Romeiro posited that lack of sanitation is not a chronic issue in Southern and Southeastern states, but still causes health issues and pollutes rivers in the Brazilian Midwest, North and Northeast.
“At the other end of the spectrum we have the Amazon. Currently, the Amazon is being turned into extensive pastures with low productivity. Burning down the Amazon for grazing land is a crime, and this is what we are doing,” he asserted.
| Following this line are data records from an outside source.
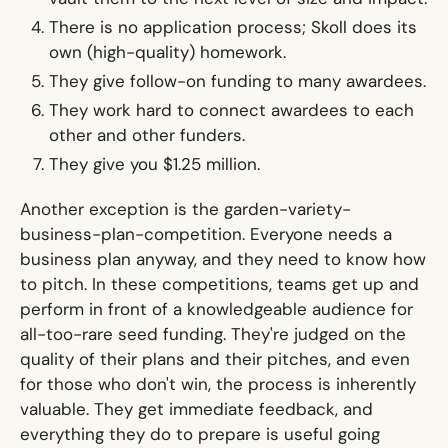
There is no application process; Skoll does its
own (high-quality) homework.
They give follow-on funding to many awardees.
They work hard to connect awardees to each
other and other funders.
They give you $1.25 million.
Another exception is the
garden-variety-
business-plan-competition.
Everyone needs a
business plan anyway, and they need to know how
to pitch. In these competitions, teams get up and
perform in front of a knowledgeable audience for
all-too-rare seed funding. They're judged on the
quality of their plans and their pitches, and even
for those who don't win, the process is inherently
valuable. They get immediate feedback, and
everything they do to prepare is useful going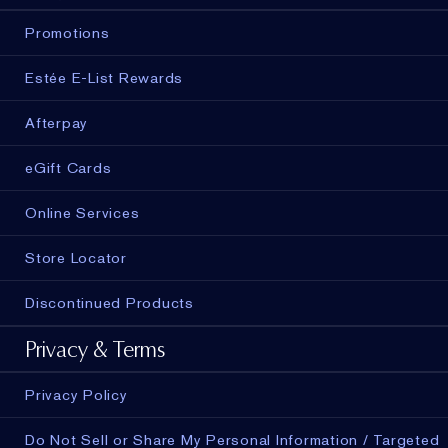
Promotions
Estée E-List Rewards
Afterpay
eGift Cards
Online Services
Store Locator
Discontinued Products
Privacy & Terms
Privacy Policy
Do Not Sell or Share My Personal Information / Targeted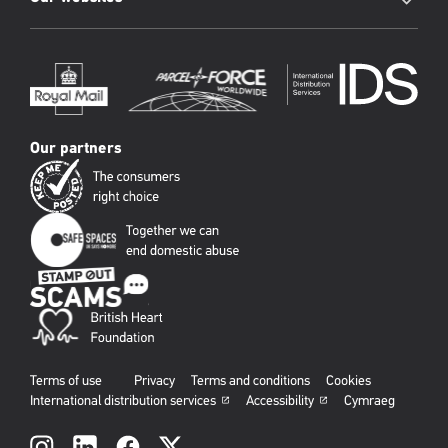
Our partners
Terms of use
Privacy
Terms and conditions
Cookies
International distribution services
Accessibility
Cymraeg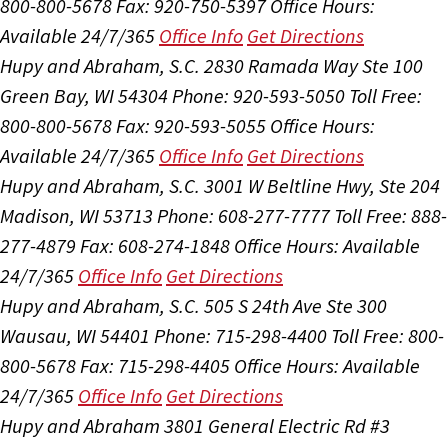
800-800-5678
Fax: 920-750-5397
Office Hours:
Available 24/7/365
Office Info
Get Directions
Hupy and Abraham, S.C.
2830 Ramada Way Ste 100
Green Bay, WI 54304
Phone: 920-593-5050
Toll Free:
800-800-5678
Fax: 920-593-5055
Office Hours:
Available 24/7/365
Office Info
Get Directions
Hupy and Abraham, S.C.
3001 W Beltline Hwy, Ste 204
Madison, WI 53713
Phone: 608-277-7777
Toll Free: 888-
277-4879
Fax: 608-274-1848
Office Hours:
Available
24/7/365
Office Info
Get Directions
Hupy and Abraham, S.C.
505 S 24th Ave Ste 300
Wausau, WI 54401
Phone: 715-298-4400
Toll Free: 800-
800-5678
Fax: 715-298-4405
Office Hours:
Available
24/7/365
Office Info
Get Directions
Hupy and Abraham
3801 General Electric Rd #3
“In fact, a few measures are being adopted (to curb deforestation and fires) but immediate problems remain a cause for concern. One of the practical measures that is underway, but needs improvement, is registration of rural properties. The government needs to keep a register of public lands so that policies to prevent deforestation can be put in place,” said Romeiro.
Foreign trade
In order for exports to grow, the chairman of the Brazilian Foreign Trade Association (AEB), José Augusto de Castro, says the next administration will need to implement labour and tax reforms, and enforce and centralized, transparent policy for the sector. Brazilian exports are dropping when compared to last year. This year, says Castro, Brazil will lose positions in the ranking of leading exporting countries, and revenues from shipments of soy bean, bran and oil and iron ore, some of Brazil’s premier export products, are poised to go down. Castro remarked that the prices of these commodities are dropping, and are unlikely to recover in the next few years.
“Right now, ministries have uncoordinated foreign trade policies. They must be integrated. We cannot have a ministerial policy, we need a government policy,” he said. Castro also lists other issues in Brazil’s export policy.
“Foreign trade today focuses on Africa and South America, each of which accounts for 3% of global imports. We must shift our emphasis towards Europe, the United States and China. When it comes to China, the scenario is a bit different, because China buys a lot of commodities, and commodities will sell themselves regardless. But since 2003 Brazil has not had an official, government-organized mission with businessmen to the United States. This involves an ideological component, but one cannot afford to have ideologies in foreign trade.”
He also said Brazil needs to sign more trade and multilateral agreements. “Otherwise, the country will not grow in this regard, and furthermore we will watch as other countries gain a foothold with our partners, like China is doing in Argentina,” said Castro.